Hrishikesh Gadekar; Nikhil Bugalia

Abstract:

Identifying efficient processes for classifying text-based safety reports using Machine-Learning (ML) is an essential area of research. However, much of the previous work on the topic relies on supervised learning approaches, which are often manually intensive and require large volumes of pre-labeled data. To achieve reduced requirements for human intervention during the classification process, the current study tests the applicability and validity of a state-of-the-art unsupervised learning approach, i.e., Yet Another Keyword Extractor (YAKE) integrated with Guided Latent Dirichlet allocation (GLDA). The current study is the first known application of the approach for the construction sector. Web-based, readily accessible information is used to develop a domain corpus. The keywords obtained from the domain corpus using YAKE are seeded in GLDA to classify nearly 13,000 safety reports from two different datasets in 4 commonly used category labels.
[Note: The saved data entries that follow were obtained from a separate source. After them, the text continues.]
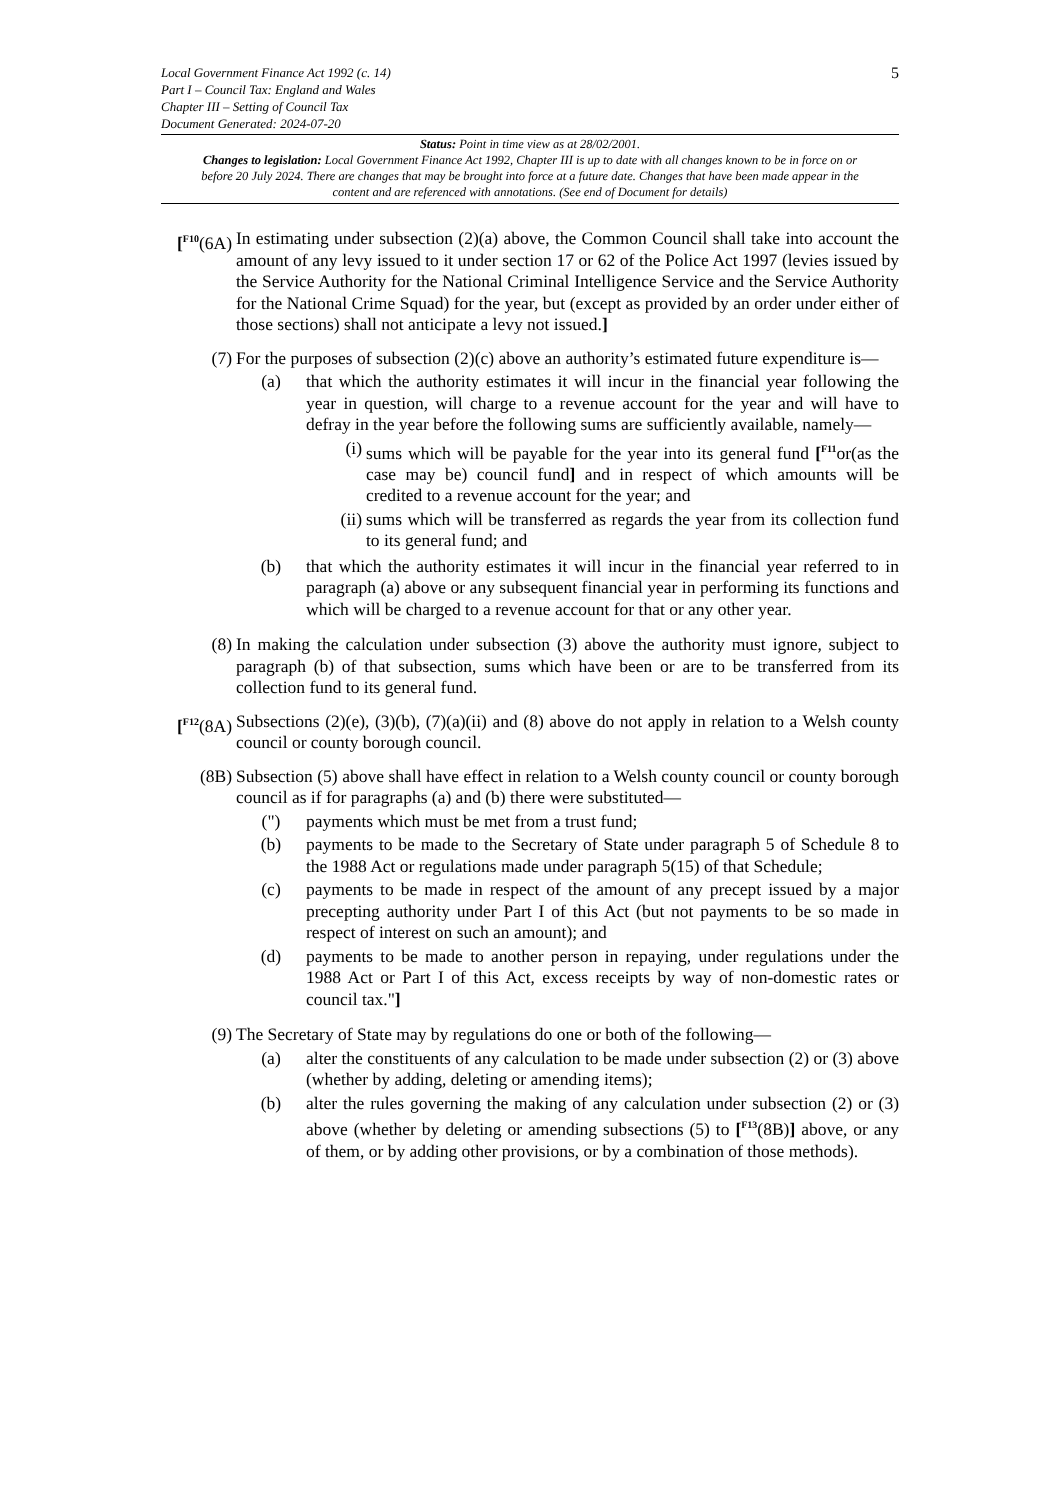5
Local Government Finance Act 1992 (c. 14)
Part I – Council Tax: England and Wales
Chapter III – Setting of Council Tax
Document Generated: 2024-07-20
Status: Point in time view as at 28/02/2001.
Changes to legislation: Local Government Finance Act 1992, Chapter III is up to date with all changes known to be in force on or before 20 July 2024. There are changes that may be brought into force at a future date. Changes that have been made appear in the content and are referenced with annotations. (See end of Document for details)
[<sup>F10</sup>(6A)
In estimating under subsection (2)(a) above, the Common Council shall take into account the amount of any levy issued to it under section 17 or 62 of the Police Act 1997 (levies issued by the Service Authority for the National Criminal Intelligence Service and the Service Authority for the National Crime Squad) for the year, but (except as provided by an order under either of those sections) shall not anticipate a levy not issued.]
(7) For the purposes of subsection (2)(c) above an authority’s estimated future expenditure is—
(a) that which the authority estimates it will incur in the financial year following the year in question, will charge to a revenue account for the year and will have to defray in the year before the following sums are sufficiently available, namely—
(i) sums which will be payable for the year into its general fund [<sup>F11</sup>or(as the case may be) council fund] and in respect of which amounts will be credited to a revenue account for the year; and
(ii) sums which will be transferred as regards the year from its collection fund to its general fund; and
(b) that which the authority estimates it will incur in the financial year referred to in paragraph (a) above or any subsequent financial year in performing its functions and which will be charged to a revenue account for that or any other year.
(8) In making the calculation under subsection (3) above the authority must ignore, subject to paragraph (b) of that subsection, sums which have been or are to be transferred from its collection fund to its general fund.
[<sup>F12</sup>(8A)
Subsections (2)(e), (3)(b), (7)(a)(ii) and (8) above do not apply in relation to a Welsh county council or county borough council.
(8B) Subsection (5) above shall have effect in relation to a Welsh county council or county borough council as if for paragraphs (a) and (b) there were substituted—
(") payments which must be met from a trust fund;
(b) payments to be made to the Secretary of State under paragraph 5 of Schedule 8 to the 1988 Act or regulations made under paragraph 5(15) of that Schedule;
(c) payments to be made in respect of the amount of any precept issued by a major precepting authority under Part I of this Act (but not payments to be so made in respect of interest on such an amount); and
(d) payments to be made to another person in repaying, under regulations under the 1988 Act or Part I of this Act, excess receipts by way of non-domestic rates or council tax."]
(9) The Secretary of State may by regulations do one or both of the following—
(a) alter the constituents of any calculation to be made under subsection (2) or (3) above (whether by adding, deleting or amending items);
(b) alter the rules governing the making of any calculation under subsection (2) or (3) above (whether by deleting or amending subsections (5) to [<sup>F13</sup>(8B)] above, or any of them, or by adding other provisions, or by a combination of those methods).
The study demonstrates that moderate to high classification performance is achievable through the YAKE-GLDA approach. A high F1 score of 0.82 for the Personal-protective equipment category and a total F1 score of 0.62 is achievable. Furthermore, the same domain corpus helps achieve good classification performance across different datasets, highlighting the generalizability of the YAKE-GLDA approach. However, results from novel sensitivity analysis show a non-generalizable trend for sensitivity to hyperparameters. Hence attention is warranted for potential consistency issues facing the approach. The preliminary results demonstrate outstanding potential for the YAKE-GLDA approach for wide-ranging adoption in the construction industry. However, future work should also focus on more granular classification labels applications and improving classification efficiency.